The truth is, we never fully arrive. To be in the process of recovery means we know there is still more growing to do. But there is point where you sense that you have experienced significant transformation. You discover you are living successfully, with more trust, peace and joy. Some clues you may be in this stage are:
- Less need for therapeutic support. You start to realize that you don’t have as much to talk about or work on in therapy. You might feel less dependent on your therapist, or conversely you might not feel the need to fight your therapist. You talk with your therapist about the possibility of reducing appointments and eventually graduating out of therapy.
- Reflection on the past reveals change. You look back on how you were living and the way you were doing relationships when you began therapy and you see the tremendous changes that have occurred. Reflection on your past reveals all the changes that have occurred, sometimes without you even realizing.
- Relationships are working.
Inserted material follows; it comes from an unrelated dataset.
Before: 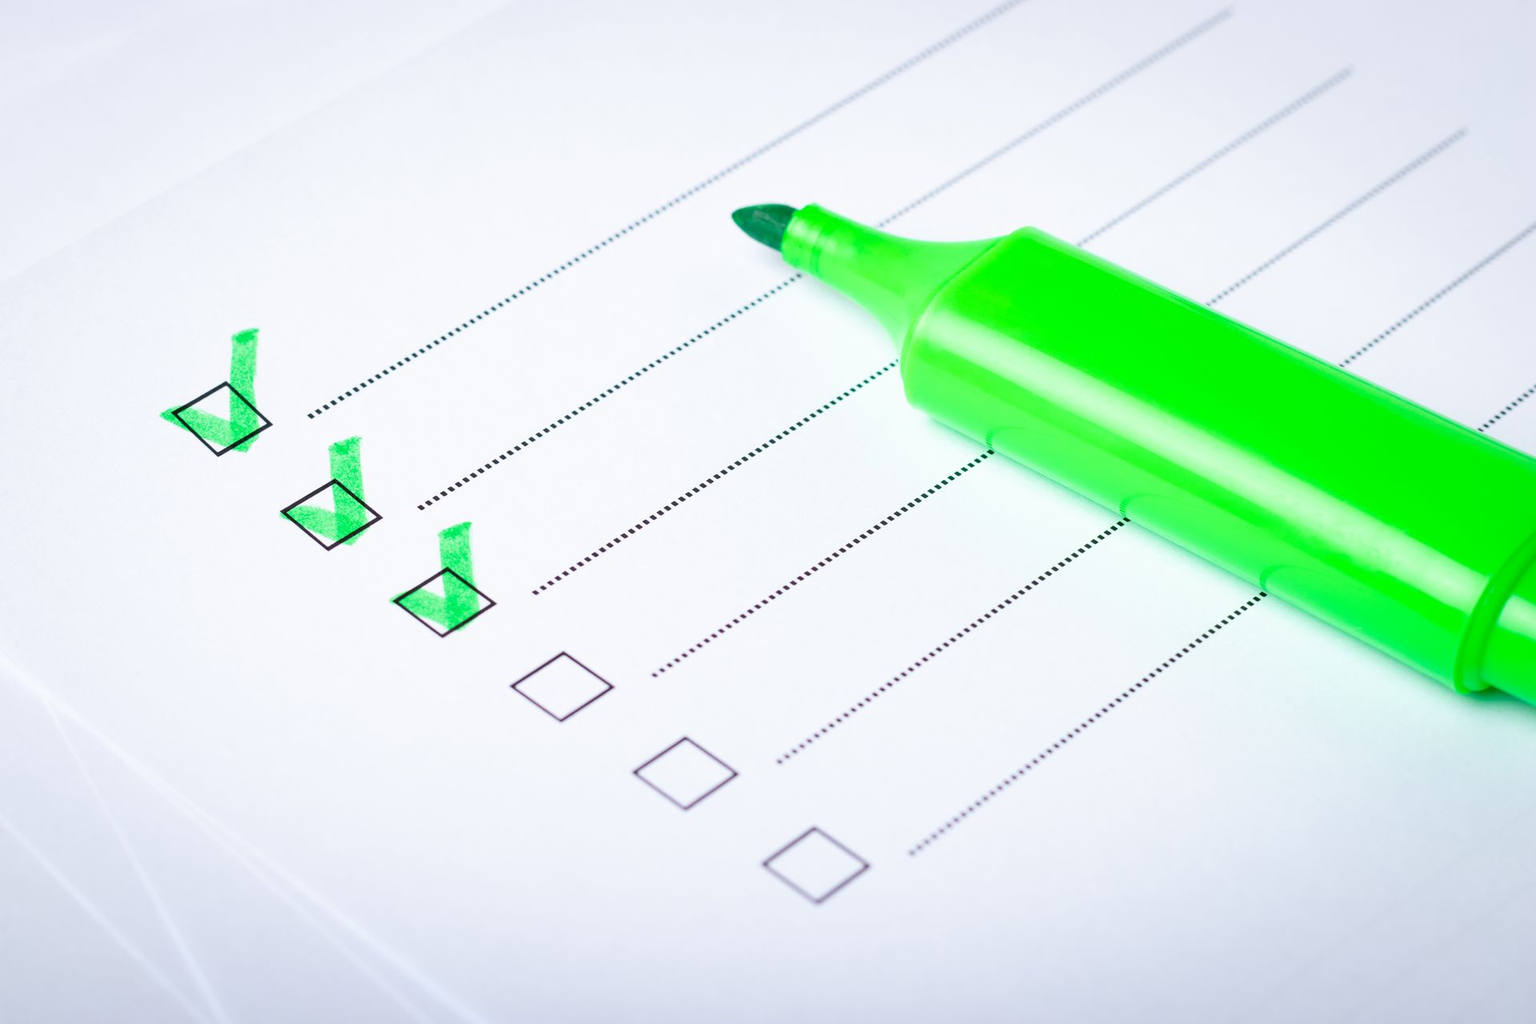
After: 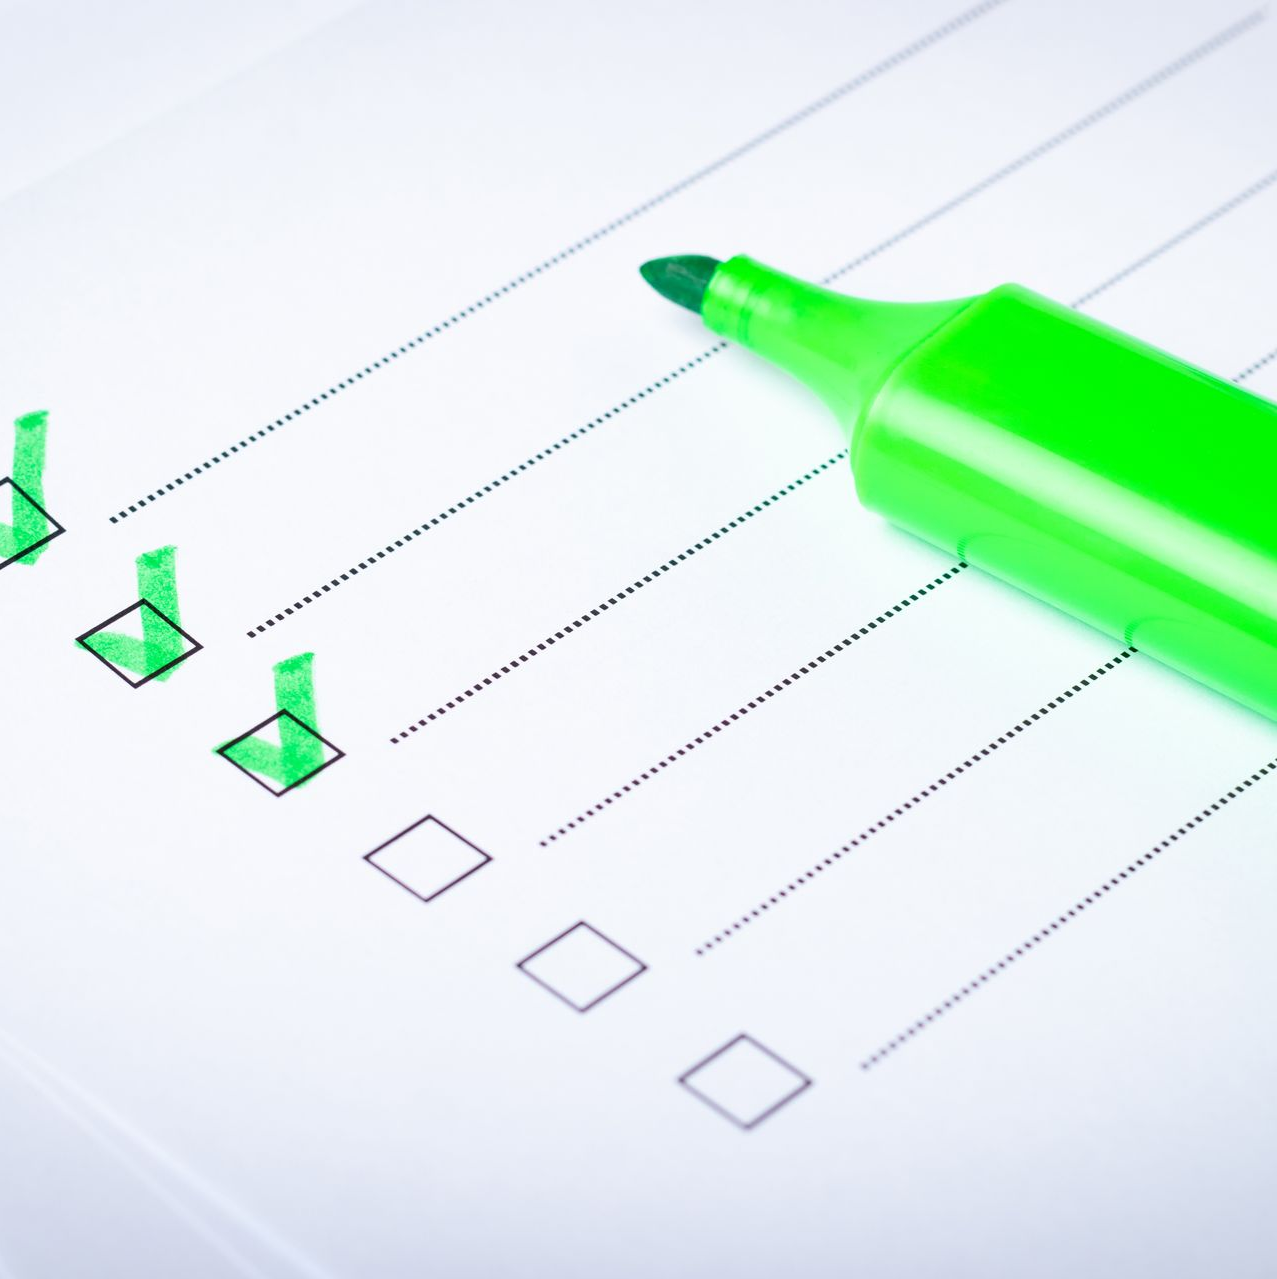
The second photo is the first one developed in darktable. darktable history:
levels: mode automatic, levels [0, 0.618, 1]
crop and rotate: left 14.332%, right 19.135%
Recovery is evident as you experience meaningful and successful connections with family and friends. Conflict is much less, and when it occurs you can deal with it in a healthy fashion. Your need for defensiveness is much less and you are empathic with others.
Recovery and healing can take us on a path we never expected. It will be filled with ups and downs, joys and heart break. But there is no doubt it is worth every step along the way. Allow yourself to surrender to the process and you will discover the mystery of experiencing empowerment and strength as a result.